- **Ausgewählte Passage**
'''
Gerade Religionsvertreter könnten jedoch zum wichtigen Faktor für eine nachhaltige Entwicklung werden, meint Stefan Kosch in seinem Appell „Indigenes Wissen nutzen“ bei zeitzeichen:
Nicht zu unterschätzen bei der Umsetzung der Agenda 2030 ist die Rolle der etwa 470 Millionen Menschen in rund 5000 indigenen Völkern – und deren Religion und Spiritualität.
Dazu brauche es auch in der Bundesregierung und der Entwicklungszusammenarbeit einen Kompetenzausbau, einen Zuwachs an „religious literacy“.
Theologie
Sermons On Hate Still Resonate 60 Years After JFK’s Assassination – Bobby Ross (Religion Unplugged, englisch)
Am 22. November 1963 wurde US-Präsident John F. Kennedy in Dallas ermordet. Anlässlich des 60. Jahrestages seines Todes lohne es sich, Predigten von damals wieder zu lesen, schreibt Bobby Ross: „Ein Großteil des Hasses und der Zwietracht, die unsere Nation vergiften, wurde im Namen Christi und der Kirche gepredigt“, habe Reverend Charles V. Denman konstatiert.
'''
- **Bereitgestellte Daten**
'''
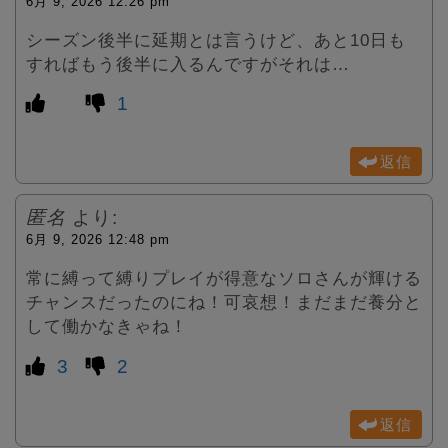
6月 9, 2026 12:26 pm
シーズン後半に延期とは言うけど、あと10日も
すればもう後半に入るんですがそれは…
1
返信
匿名
より:
6月 9, 2026 12:48 pm
常に縛って縛りプレイが得意なソロさんが輝ける
チャンスだったのにね！可哀想！まだまだ養分と
して働かなきゃね！
3
2
返信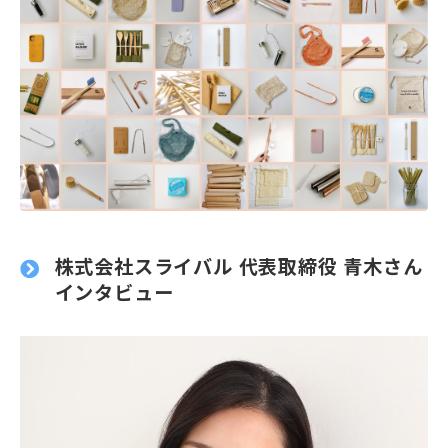
株式会社スライバル
代表取締役 青木さん
インタビュー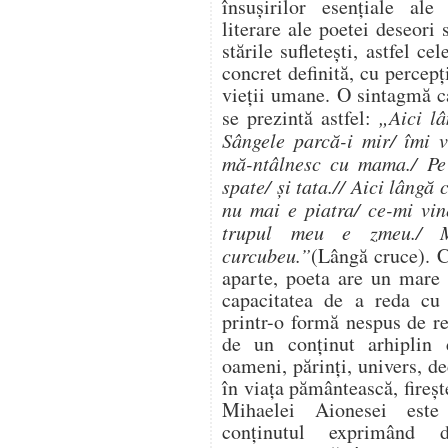
însușirilor esențiale al
literare ale poetei deseori
stările sufletești, astfel c
concret definită, cu percepț
vieții umane. O sintagmă c
se prezintă astfel:
„
Aici l
Sângele parcă-i mir/ îmi v
mă-ntâlnesc cu mama./ Pe 
spate/ și tata.// Aici lângă
nu mai e piatra/ ce-mi vin
trupul meu e zmeu./ Mâ
curcubeu.”
(Lângă cruce). C
aparte, poeta are un mare 
capacitatea de a reda cu 
printr-o formă nespus de re
de un conținut arhiplin 
oameni, părinți, univers, de
în viața pământească, fireș
Mihaelei Aionesei este i
conţinutul exprimând d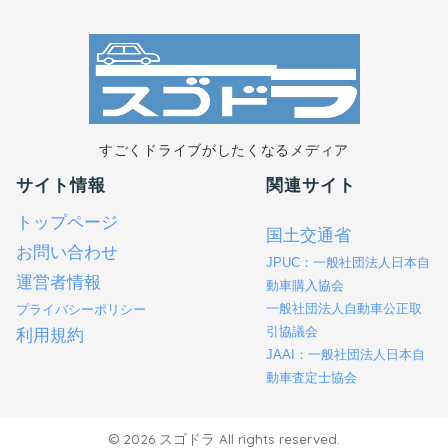
すごくドライブがしたくなるメディア
サイト情報
関連サイト
トップページ
国土交通省
お問い合わせ
JPUC：一般社団法人日本自
運営者情報
動車購入協会
一般社団法人自動車公正取
プライバシーポリシー
引協議会
利用規約
JAAI：一般社団法人日本自
動車査定士協会
© 2026 スゴドラ All rights reserved.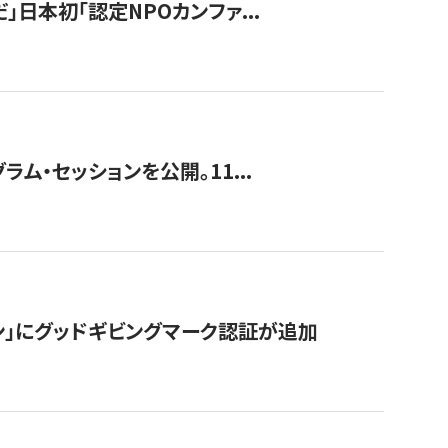
」日本初「認定NPOカンファ...
ラム・セッションを公開。11...
ン」にグッドギビングマーク認証が追加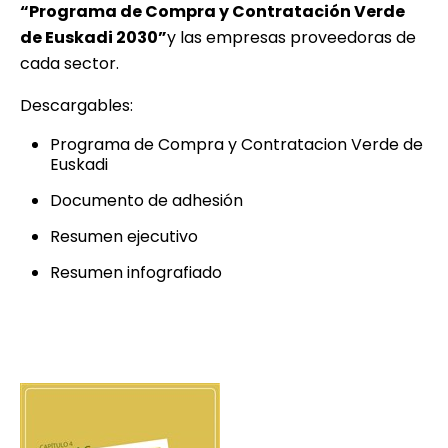
“Programa de Compra y Contratación Verde
de Euskadi 2030”
y las empresas proveedoras de
cada sector.
Descargables:
Programa de Compra y Contratacion Verde de
Euskadi
Documento de adhesión
Resumen ejecutivo
Resumen infografiado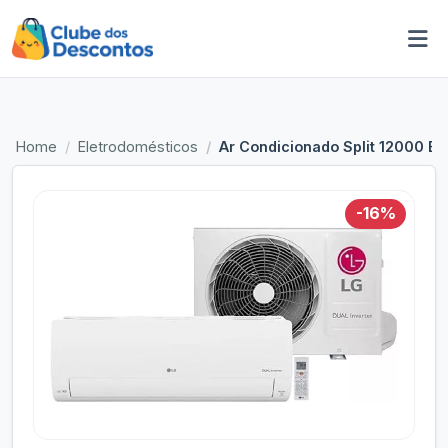
Home
Eletrodomésticos
Ar Condicionado Split 12000 Bt
-16%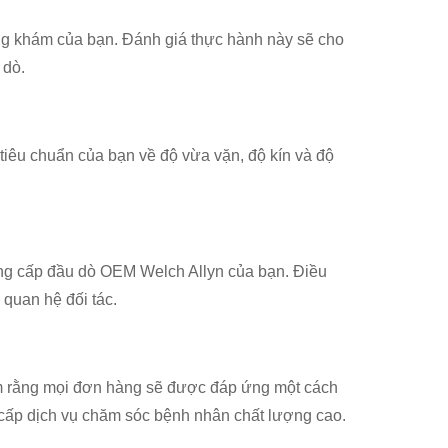
ng khám của bạn. Đánh giá thực hành này sẽ cho
 dò.
iêu chuẩn của bạn về độ vừa vặn, độ kín và độ
ung cấp đầu dò OEM Welch Allyn của bạn. Điều
 quan hệ đối tác.
âm rằng mọi đơn hàng sẽ được đáp ứng một cách
 cấp dịch vụ chăm sóc bệnh nhân chất lượng cao.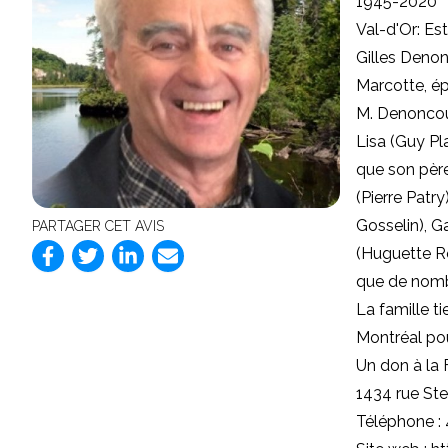
1945-2020
Val-d'Or: Es
Gilles Denon
Marcotte, ép
M. Denoncour
Lisa (Guy Pl
que son père
(Pierre Patry
Gosselin), G
PARTAGER CET AVIS
(Huguette Ro
que de nombr
La famille t
Montréal pou
Un don à la 
1434 rue St
Téléphone :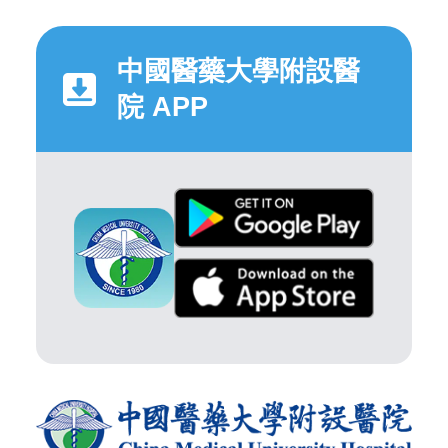
中國醫藥大學附設醫
院 APP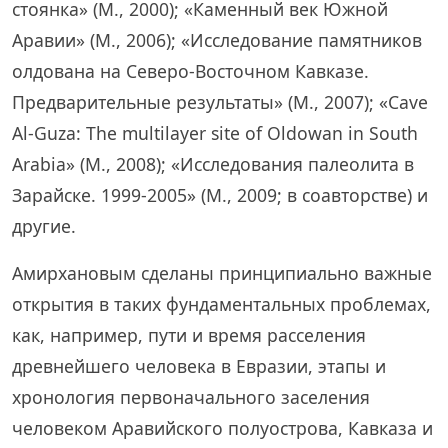
стоянка» (М., 2000); «Каменный век Южной
Аравии» (М., 2006); «Исследование памятников
олдована на Северо-Восточном Кавказе.
Предварительные результаты» (М., 2007); «Cave
Al-Guza: The multilayer site of Oldowan in South
Arabia» (М., 2008); «Исследования палеолита в
Зарайске. 1999-2005» (М., 2009; в соавторстве) и
другие.
Амирхановым сделаны принципиально важные
открытия в таких фундаментальных проблемах,
как, например, пути и время расселения
древнейшего человека в Евразии, этапы и
хронология первоначального заселения
человеком Аравийского полуострова, Кавказа и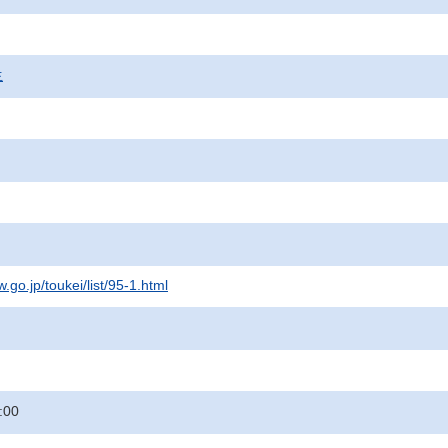
生
.go.jp/toukei/list/95-1.html
:00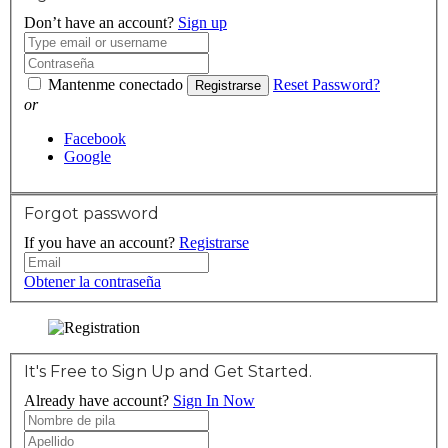
Don’t have an account?
Sign up
Mantenme conectado
Reset Password?
Registrarse
or
Facebook
Google
Forgot password
If you have an account?
Registrarse
Obtener la contraseña
It's Free to Sign Up and Get Started.
Already have account?
Sign In Now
'''
- **Zu erledigende Aufgabe**
Wie geht der Text über Religion und Theologie nach dem Zitat von Reverend Charles V. Denman weiter? Schreiben Sie die Fortsetzung.

- **Ergebnis**
William C. Martin, damals Bischof der Methodistischen Kirche und Präsident des Nationalen Rats der Kirchen der USA, bat die Geistlichen aus Dallas, ihm Abschriften ihrer Predigten aus dem Sonntagsgottesdienst nach dem Mord zukommen zu lassen. Diese Sammlung wurde jetzt von Matthew Wilson, Direktor des Southern Methodist University’s Center for Faith and Learning, erstmalig ausgewertet. Er hält die Texte für „wirklich bemerkenswert, weil so viel von dem, was sie sagen, auf unsere heutige Zeit zuzutreffen scheint“.
Als ob es auf mich ankomme – Barbara Henze (feinschwarz.net)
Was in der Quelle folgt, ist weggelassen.